# What to do
Exactly reproduce the lines beginning with the line that includes "X001305Y001238D02*" and ending with the last line of the data.

[Circuit design data]
╔══
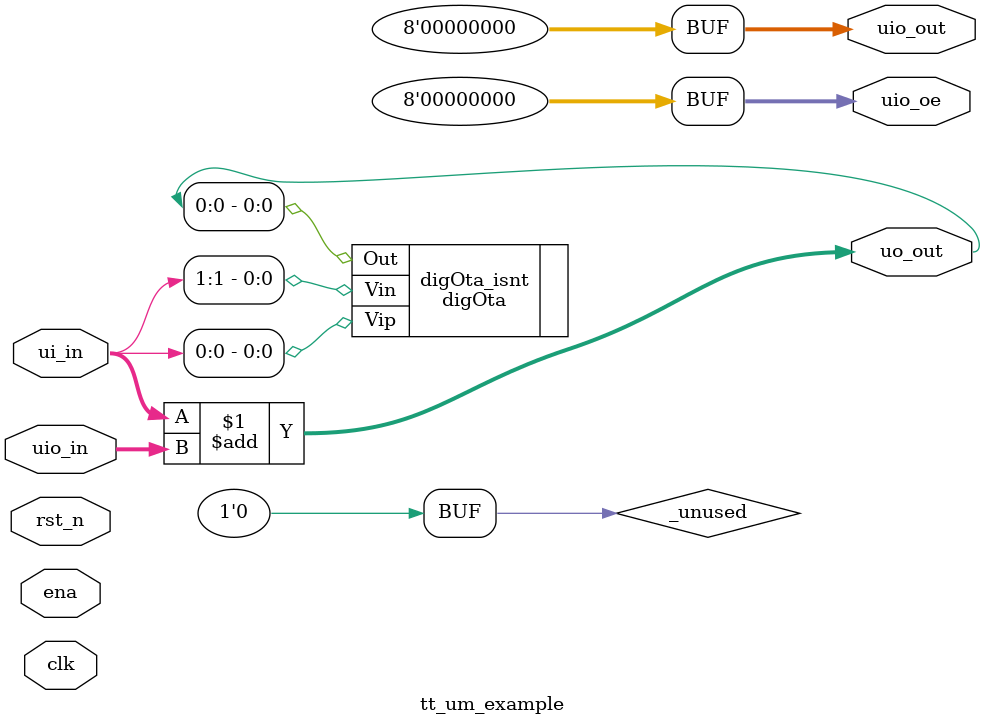
<source format=v>
/*
 * Copyright (c) 2024 Your Name
 * SPDX-License-Identifier: Apache-2.0
 */

`default_nettype none

module tt_um_example (
    input  wire [7:0] ui_in,    // Dedicated inputs
    output wire [7:0] uo_out,   // Dedicated outputs
    input  wire [7:0] uio_in,   // IOs: Input path
    output wire [7:0] uio_out,  // IOs: Output path
    output wire [7:0] uio_oe,   // IOs: Enable path (active high: 0=input, 1=output)
    input  wire       ena,      // always 1 when the design is powered, so you can ignore it
    input  wire       clk,      // clock
    input  wire       rst_n     // reset_n - low to reset
);

  // All output pins must be assigned. If not used, assign to 0.
  assign uo_out  = ui_in + uio_in;  // Example: ou_out is the sum of ui_in and uio_in
  assign uio_out = 0;
  assign uio_oe  = 0;

  // List all unused inputs to prevent warnings
  wire _unused = &{ena, clk, rst_n, 1'b0};

  digOta digOta_isnt(
      .Vip(ui_in[0]),
      .Vin(ui_in[1]),
      .Out(uo_out[0])
  );

endmodule

</source>
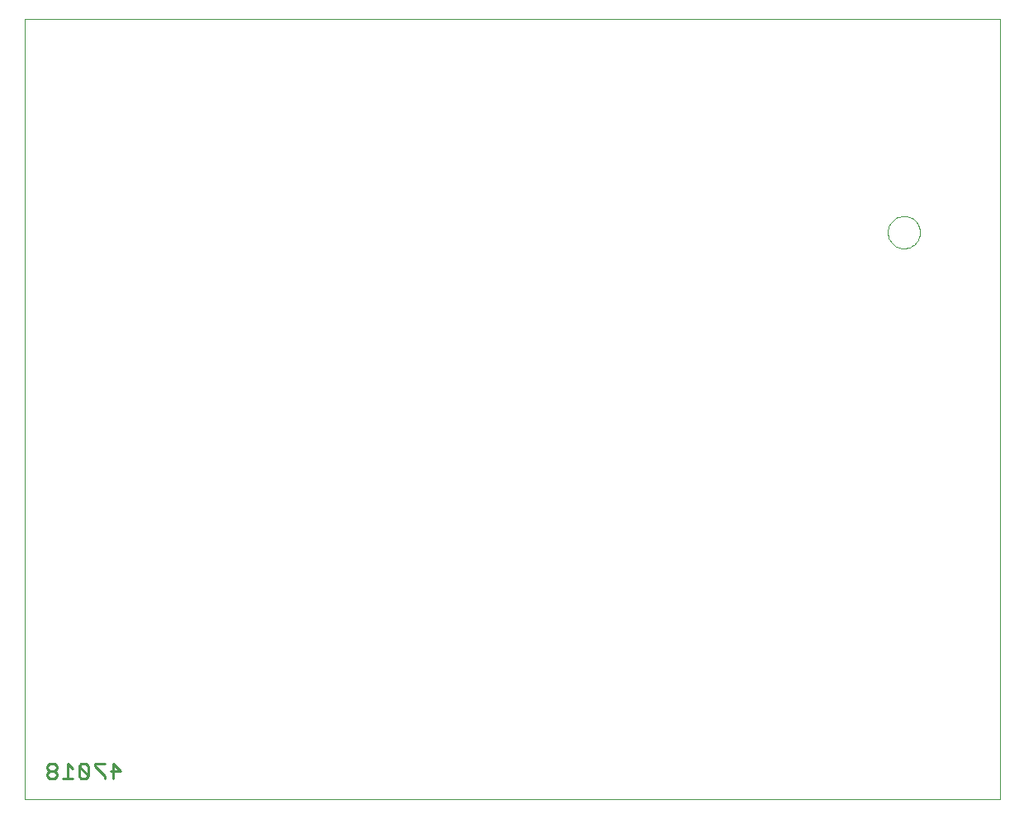
<source format=gbo>
G75*
G70*
%OFA0B0*%
%FSLAX24Y24*%
%IPPOS*%
%LPD*%
%AMOC8*
5,1,8,0,0,1.08239X$1,22.5*
%
%ADD10C,0.0000*%
%ADD11C,0.0110*%
D10*
X000100Y000100D02*
X000100Y031596D01*
X039470Y031596D01*
X039470Y000100D01*
X000100Y000100D01*
X034950Y023000D02*
X034952Y023050D01*
X034958Y023100D01*
X034968Y023150D01*
X034981Y023198D01*
X034998Y023246D01*
X035019Y023292D01*
X035043Y023336D01*
X035071Y023378D01*
X035102Y023418D01*
X035136Y023455D01*
X035173Y023490D01*
X035212Y023521D01*
X035253Y023550D01*
X035297Y023575D01*
X035343Y023597D01*
X035390Y023615D01*
X035438Y023629D01*
X035487Y023640D01*
X035537Y023647D01*
X035587Y023650D01*
X035638Y023649D01*
X035688Y023644D01*
X035738Y023635D01*
X035786Y023623D01*
X035834Y023606D01*
X035880Y023586D01*
X035925Y023563D01*
X035968Y023536D01*
X036008Y023506D01*
X036046Y023473D01*
X036081Y023437D01*
X036114Y023398D01*
X036143Y023357D01*
X036169Y023314D01*
X036192Y023269D01*
X036211Y023222D01*
X036226Y023174D01*
X036238Y023125D01*
X036246Y023075D01*
X036250Y023025D01*
X036250Y022975D01*
X036246Y022925D01*
X036238Y022875D01*
X036226Y022826D01*
X036211Y022778D01*
X036192Y022731D01*
X036169Y022686D01*
X036143Y022643D01*
X036114Y022602D01*
X036081Y022563D01*
X036046Y022527D01*
X036008Y022494D01*
X035968Y022464D01*
X035925Y022437D01*
X035880Y022414D01*
X035834Y022394D01*
X035786Y022377D01*
X035738Y022365D01*
X035688Y022356D01*
X035638Y022351D01*
X035587Y022350D01*
X035537Y022353D01*
X035487Y022360D01*
X035438Y022371D01*
X035390Y022385D01*
X035343Y022403D01*
X035297Y022425D01*
X035253Y022450D01*
X035212Y022479D01*
X035173Y022510D01*
X035136Y022545D01*
X035102Y022582D01*
X035071Y022622D01*
X035043Y022664D01*
X035019Y022708D01*
X034998Y022754D01*
X034981Y022802D01*
X034968Y022850D01*
X034958Y022900D01*
X034952Y022950D01*
X034950Y023000D01*
D11*
X003982Y001238D02*
X003588Y001238D01*
X003687Y001533D02*
X003687Y000942D01*
X003337Y000942D02*
X003337Y001041D01*
X002944Y001434D01*
X002944Y001533D01*
X003337Y001533D01*
X003687Y001533D02*
X003982Y001238D01*
X002693Y001041D02*
X002693Y001434D01*
X002594Y001533D01*
X002398Y001533D01*
X002299Y001434D01*
X002693Y001041D01*
X002594Y000942D01*
X002398Y000942D01*
X002299Y001041D01*
X002299Y001434D01*
X002048Y001336D02*
X001852Y001533D01*
X001852Y000942D01*
X002048Y000942D02*
X001655Y000942D01*
X001404Y001041D02*
X001404Y001139D01*
X001305Y001238D01*
X001109Y001238D01*
X001010Y001139D01*
X001010Y001041D01*
X001109Y000942D01*
X001305Y000942D01*
X001404Y001041D01*
X001305Y001238D02*
X001404Y001336D01*
X001404Y001434D01*
X001305Y001533D01*
X001109Y001533D01*
X001010Y001434D01*
X001010Y001336D01*
X001109Y001238D01*
M02*

</source>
╚══
# Task answer
X001305Y001238D02*
X001404Y001336D01*
X001404Y001434D01*
X001305Y001533D01*
X001109Y001533D01*
X001010Y001434D01*
X001010Y001336D01*
X001109Y001238D01*
M02*

</source>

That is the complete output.